第23話:反逆の魔剣とプロデューサーの流儀
「この子の、最高の『復活ライブ』、皆さんにお見せしますよ!」
俺は高らかに宣言すると、晩餐会の会場は水を打ったように静まり返った。
俺は目の前の『呪われた魔剣ヴォルテクス』と対峙した。
その魂は、制御不能な怒りと悲しみの嵐。その中心で、一人の尖った魂が牙を剥いている。
(触んじゃねえ、人間! テメェらみてぇな奴らに、俺の何が分かる!)
いいじゃないか。最高じゃないか。
こういう、一筋縄ではいかない素材ほど、プロデューサー魂が燃えるというものだ!
俺は魔剣に、一人でブツブツと、まるで恋人を口説き落とすかのように、甘い(?)言葉を囁きかけた。

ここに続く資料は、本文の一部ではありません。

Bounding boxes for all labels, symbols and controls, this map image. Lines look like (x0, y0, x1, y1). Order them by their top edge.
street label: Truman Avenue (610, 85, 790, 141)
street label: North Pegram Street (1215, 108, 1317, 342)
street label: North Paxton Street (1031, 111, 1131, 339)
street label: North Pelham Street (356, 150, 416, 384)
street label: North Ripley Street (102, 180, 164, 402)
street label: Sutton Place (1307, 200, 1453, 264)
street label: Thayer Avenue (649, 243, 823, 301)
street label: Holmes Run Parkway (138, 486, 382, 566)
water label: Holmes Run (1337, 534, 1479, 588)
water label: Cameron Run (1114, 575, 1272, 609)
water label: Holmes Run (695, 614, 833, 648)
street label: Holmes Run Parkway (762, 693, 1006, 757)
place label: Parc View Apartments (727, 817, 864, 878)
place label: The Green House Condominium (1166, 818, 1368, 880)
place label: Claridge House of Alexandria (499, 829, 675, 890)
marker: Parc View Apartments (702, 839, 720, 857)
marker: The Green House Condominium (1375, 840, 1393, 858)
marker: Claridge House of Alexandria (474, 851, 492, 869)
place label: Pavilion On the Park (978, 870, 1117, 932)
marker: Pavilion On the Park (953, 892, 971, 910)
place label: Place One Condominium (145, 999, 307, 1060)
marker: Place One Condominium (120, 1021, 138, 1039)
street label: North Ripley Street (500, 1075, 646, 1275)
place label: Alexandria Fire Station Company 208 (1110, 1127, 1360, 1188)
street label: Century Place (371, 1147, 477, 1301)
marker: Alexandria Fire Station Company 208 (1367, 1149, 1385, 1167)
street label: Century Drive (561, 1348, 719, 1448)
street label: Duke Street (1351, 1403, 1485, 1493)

「いいぜ、その荒々しい魂、嫌いじゃない。だがな、その分厚い心の鎧に閉じこもって、牙を剥いてるだけじゃ、誰も本当のお前の魅力に気づいてやれないぜ?」
(な、なんだテメェ…俺の魂に、直接…だがうるせえ!)
「ふっ、強がりやがって。本当は、誰かに分かってほしいんだろ? 自分のこの、制御できないほどの熱い『パッション』を」
俺の語りかけに、ヴォルテクスの魂が激しく動揺する。
その様子を、ベアトリスは戦慄に満ちた目で見守っていた。
(始まった…! 魔人が、新たな獲物に触手を伸ばそうとしている…!)
「いいか、ヴォルテクス。お前に宿る呪いの正体は、持つ者の負の感情を増幅させる力だ。違うか?」
俺が核心を突くと、ヴォルテクスの魂がさらに動揺した。
「だがな、それは欠点じゃない。むしろ、最大の武器だ。俺が、その力を最高の形でコントロールしてやる。『負の感情』なんかじゃない。これからは、ステージの『熱狂』を喰らって生きる、孤高のダークヒーローになるんだ!」
俺のプロデュース方針を聞いたベアトリスは、ついに顔面蒼白となった。
(ダークヒーローですって!? 呪いを解くのではない…! 呪いの力を、より効果的に、より計画的に使えるよう『調教』し直すというの!? この男、悪魔の力を無力化するのではなく、自らの兵器として運用するつもりだわ!)
「…公爵閣下。この子の浄化、もといプロデュースには、少し特殊な『契約』が必要です。俺の血を一滴、使わせていただきたい」
俺の提案に、会場は震撼した。
「ち、血だ!」
「まさか、血の契約を!?」
「許可しよう。だが、無理はするな」
公爵の許可を得て、俺は懐から小さなナイフを取り出し、親指の先に、ごく浅い切り傷をつけた。そして、滲み出た血の一滴を、ヴォルテクスの刀身に、そっと垂らした。
古代より、血は生命力や魂そのものの象徴とされてきた。俺は、俺の血に含まれる魂と鉄分が、魔剣の本体である鉄と共鳴し、強固な絆を生むだろうと踏んだのだ。
「いいか、これは俺の魂の一部だ。飲んでみろ、ヴォルテクス。お前の魂の渇きを、俺が潤してやる」
俺の血に触れた瞬間、ヴォルテクスの魂に、凄まじい衝撃が走った。
(な、なんだ、この味は…! 温かくて…力強くて…俺が今まで喰らってきた、ドス黒い感情とは、全く違う…! こいつ…俺の魂を、本当に『理解』してやがる…!)
渦巻いていた紫色のオーラが、次第に、燃えるような深紅の、力強い輝きへと変わっていく。
この光景は、公爵とベアトリスに、またしても全く異なる印象を与えた。
公爵「なんと! 自らの生命力を分け与えてまで、魂を救おうというのか! この自己犠牲の精神! これぞまさに聖人!」
ベアトリス「血の盟約! あの魔剣を、己の血で縛り、完全なる下僕に! もう後戻りはできない! これは、紛れもない悪魔の儀式だ!」
「さて、と。今日のところは、ここまでにしておきましょう」
俺は立ち上がると、公爵に向き直った。
「この子を正式にプロデュースするには、専用の工房と、最高の設備が必要です。生半可な環境では、この子の才能を完全に開花させることはできません」
俺の言葉は、ヴォルテクスの力を最大限に引き出すための、プロデューサーとしての真摯な要求だった。
だが、それは結果として、公爵が計画していた『第零工房』設立の、最高の口実となった。
「うむ、分かった! 君のその熱意、しかと受け取った! フィン・アッシュフォージ! 君に、王家の名の下、最高の工房を用意することを約束しよう!」
もはや、俺に拒否権はなかった。